Use case: Get stream from Kafka store in parquet file using spark. Open these parquet files and generate graph using graphframes.
Infra: i have a bitnami spark infra on kubernetes connected to Kafka.
The goal is to call the spark-submit into a kubernetes pods. With that all the code run into kubernetes and i doesn't install spark outside kubernetes.

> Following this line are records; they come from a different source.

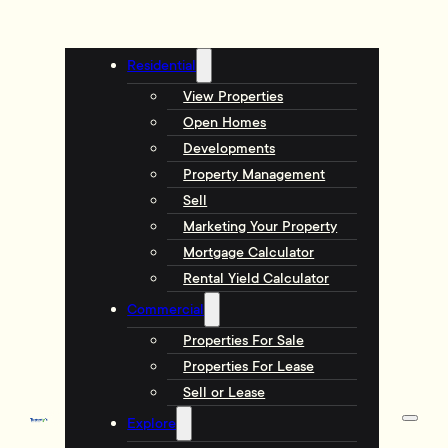
Residential
View Properties
Open Homes
Developments
Property Management
Sell
Marketing Your Property
Mortgage Calculator
Rental Yield Calculator
Commercial
Properties For Sale
Properties For Lease
Sell or Lease
Explore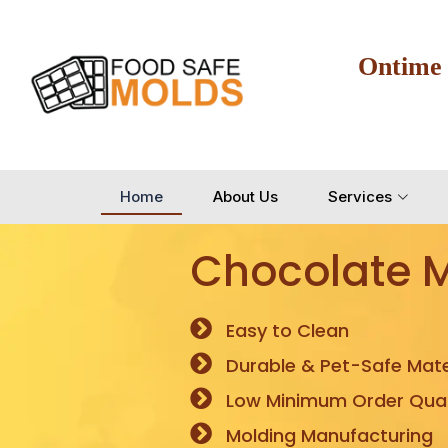
Ontime
Home
About Us
Services
Chocolate 
Easy to Clean
Durable & Pet-Safe Mate
Low Minimum Order Quan
Molding Manufacturing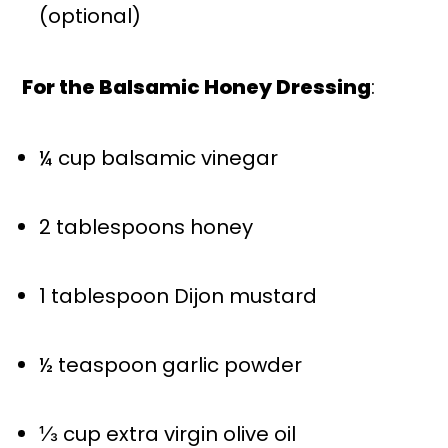
(optional)
For the Balsamic Honey Dressing
:
¼ cup
balsamic vinegar
2 tablespoons
honey
1 tablespoon
Dijon mustard
½ teaspoon
garlic powder
⅓ cup
extra virgin olive oil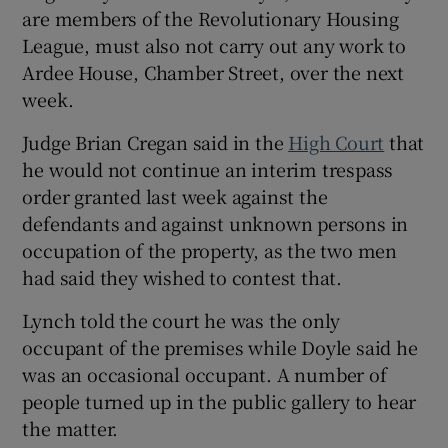
are members of the Revolutionary Housing
Show Sponsored sub sections
League, must also not carry out any work to
Ardee House, Chamber Street, over the next
week.
Judge Brian Cregan said in the
High Court
that
he would not continue an interim trespass
order granted last week against the
defendants and against unknown persons in
occupation of the property, as the two men
had said they wished to contest that.
Lynch told the court he was the only
occupant of the premises while Doyle said he
was an occasional occupant. A number of
people turned up in the public gallery to hear
the matter.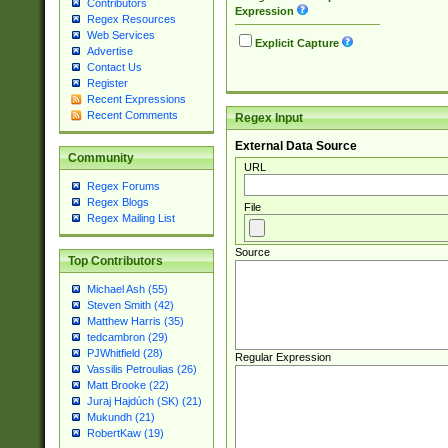
Contributors
Expression
Regex Resources
Web Services
Explicit Capture
Advertise
Contact Us
Register
Recent Expressions
Recent Comments
Regex Input
External Data Source
Community
URL
Regex Forums
Regex Blogs
File
Regex Mailing List
Source
Top Contributors
Michael Ash (55)
Steven Smith (42)
Matthew Harris (35)
tedcambron (29)
PJWhitfield (28)
Regular Expression
Vassilis Petroulias (26)
Matt Brooke (22)
Juraj Hajdúch (SK) (21)
Mukundh (21)
RobertKaw (19)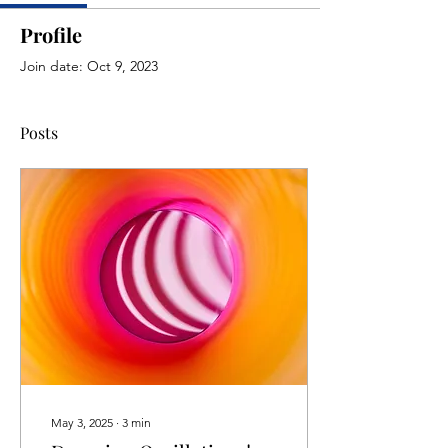
Profile
Join date: Oct 9, 2023
Posts
May 3, 2025
∙
3
min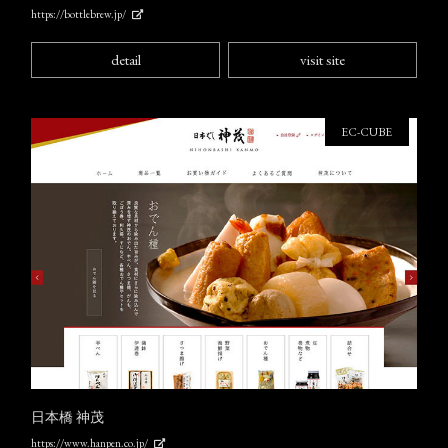
https://bottlebrew.jp/
detail
visit site
EC-CUBE
日本橋 神茂
https://www.hanpen.co.jp/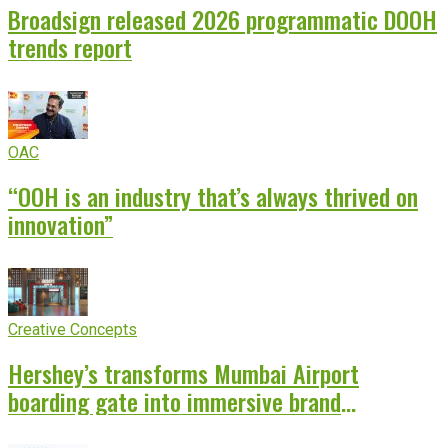
Broadsign released 2026 programmatic DOOH
trends report
OAC
“OOH is an industry that’s always thrived on
innovation”
Creative Concepts
Hershey’s transforms Mumbai Airport
boarding gate into immersive brand
experience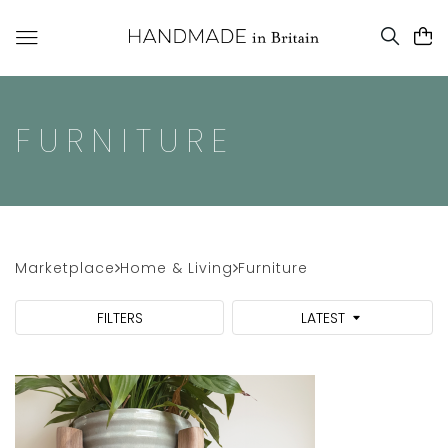
FURNITURE
Marketplace
Home & Living
Furniture
FILTERS
LATEST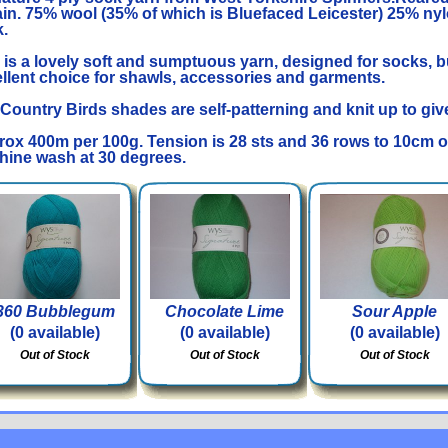
ain. 75% wool (35% of which is Bluefaced Leicester) 25% nyl
.
 is a lovely soft and sumptuous yarn, designed for socks, b
llent choice for shawls, accessories and garments.
Country Birds shades are self-patterning and knit up to give a
ox 400m per 100g. Tension is 28 sts and 36 rows to 10cm 
ine wash at 30 degrees.
360 Bubblegum
Chocolate Lime
Sour Apple
(0 available)
(0 available)
(0 available)
Out of Stock
Out of Stock
Out of Stock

Without kubernetes, i have do the job into spark master container:
docker cp ./Spark/Python_code/edge_stream.py spark_spark_1:/opt/bitnami/spark/edge_stream.py
docker cp ./Spark/Python_code/config.json spark_spark_1:/opt/bitnami/spark/config.json
docker exec spark_spark_1 \
spark-submit \
--master spark://0.0.0.0:7077 \
--deploy-mode client \
--conf spark.cores.max=1 \
--conf spark.executor.memory=1g \
--conf spark.eventLog.enabled=true \
--conf spark.eventLog.dir=/tmp/spark-events \
--conf spark.eventLog.rolling.maxFileSize=256m\
/opt/bitnami/spark/edge_stream.py
Is it possible to do the same job in kubernetes ?
Best regards
Have you explored spark operator on k8s? https://github.com/GoogleCloudPlatform/spark-on-k8s-operator/blob/master/docs/user-guide.md
I managed to create the job, but only when a not use the "command" tag. To have a functional yalm file, I had to put my command as an argument. If anyone has an explanation, I'm a taker :-)
Thanks
apiVersion: batch/v1
kind: Job
metadata:
name: apao-spark-vertex-job
spec:
template:
metadata:
name: apao-spark-vertex-job
spec:
containers:
- name: apao-spark
image: apao_spark
imagePullPolicy: IfNotPresent
args: [ "spark-submit", "--class", "VertexStreamApp", "--master", "spark://apao-service-spark-master-svc:7077", "--deploy-mode", "cluster", "--conf", "spark.cores.max=1", "--conf", "spark.executor.cores=1", "--conf", "spark.executor.memory=1g", "/tmp/app/vertex-stream-project_2.12-1.0.jar" ]
restartPolicy: Never
Using exec command of kubernetes
minikube kubectl -- exec my-spark-master-0 -- spark-submit \
--master spark://0.0.0.0:7077 \
--deploy-mode client \
--conf spark.cores.max=1 \
--conf spark.executor.memory=1g \
--conf spark.eventLog.enabled=true \
--conf spark.eventLog.dir=/tmp/spark-events \
--conf spark.eventLog.rolling.maxFileSize=256m\
../Python/edge_stream.py